Yang kedua, adalah saat pasca UTS semester 2. Saat itu, demamku cukup tinggi hingga membuat tubuhku nyeri sebadan. Penyebab aku sakit adalah: membeli laptop baru. Haha. Ya, saat itu hari Kamis hari terakhir UTS. Sehari sebelumnya aku sudah memesan sebuah laptop ASUS ROG yang sekarang aku gunakan untuk mengetik tulisan ini. Harganya sungguh mahal bagi kantong mahasiswa sepertiku, 14 juta! Namun, itu membuatku bangga karena membeli barang pertamaku sendiri. Untuk membeli laptop ini aku harus menghabiskan seluruh tabunganku + utang Akmal dan Bahy masing-masing 1 juta. Saat Kamis itu juga, aku sedang puasa daud. Sayangnya, karena macet perjalanan dari mangga dua menuju kosku memakan waktu 4 jam dan aku baru buka puasa sekitar pukul 8. Rasanya saat itu badanku cukup lemas, namun aku pikir karena aku belum makan. Jadilah aku membeli bakso dan nasi ayam sekaligus.

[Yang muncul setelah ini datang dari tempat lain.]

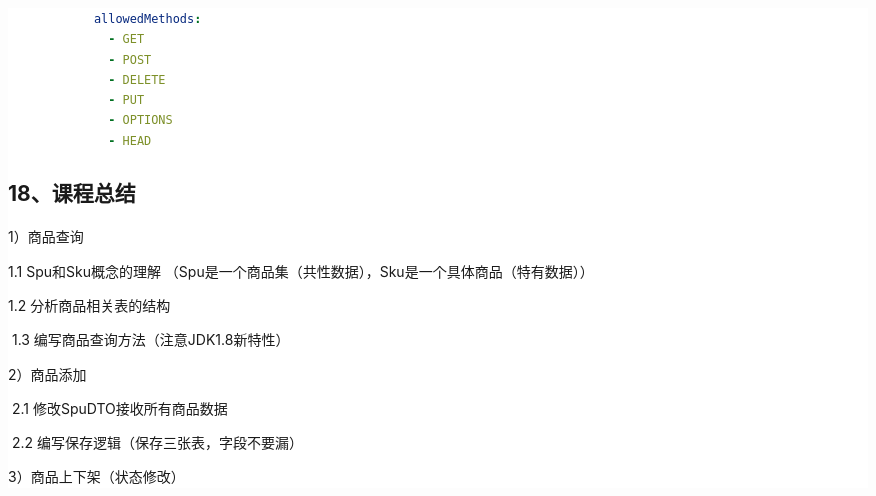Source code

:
 ```yml
            allowedMethods:
              - GET
              - POST
              - DELETE
              - PUT
              - OPTIONS
              - HEAD
```



## 18、课程总结



1）商品查询

   1.1 Spu和Sku概念的理解 （Spu是一个商品集（共性数据），Sku是一个具体商品（特有数据））

   1.2 分析商品相关表的结构

​    1.3 编写商品查询方法（注意JDK1.8新特性）



2）商品添加

​      2.1 修改SpuDTO接收所有商品数据

​      2.2 编写保存逻辑（保存三张表，字段不要漏）



3）商品上下架（状态修改）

Paginya, ternyata badanku demam dan nyeri. Aku pernah sekali seperti itu dan ternyata aku terkenan demam berdarah. Jadi, saat itu aku pikir aku terkena demam berdarah. Aku memutuskan pulang kampung ke Malang dan izin selama 1 minggu (untungnya saat opname, hanya 4 mata kuliah yang aku tinggalkan). Aku jadi berani mengambil jatah kuliah karena tiap mahasiswa memang diberikan jatah 3x absen hehe. Aku pun pulang menggunakan pesawat citilink PP dengan biaya dari kantong pribadi. Setidaknya, aku menghabiskan uang 1,5 juta.
Yang ketiga, adalah saat pasca UAS semester 3. Gejalanya sama dengan yang sebelumnya, namun saat aku pulang Malang dan tes darah di rumah sakit ternyata aku baik-baik saja dan hanya demam biasa. Tapi, setidaknya aku menghabiskan 1,3 juta untuk tiket pesawat PP beserta taksi.
Sakitku yang terakhir. Baru-baru ini, adalah ada benjolan di lutut kaki ku. Khawatir ada apa-apa (yang ternyata memang tumor jinak) aku memutuskan ke Malang, kali ini naik kereta karena budgetku sangat tipis. Tapi, aku semakin sedih karena harus mengocek uang 800ribu untuk tiket PP (pulang naik pesawat).
Ternyata, sakit tidak enak. Ternyata, di perantauan tidak sesimple di rumah. Ya, ribet urusan biaya dan bpjs.
Semoga kita semua diberikan kesehatan dan ilmu yang bermanfaat. Aamiin.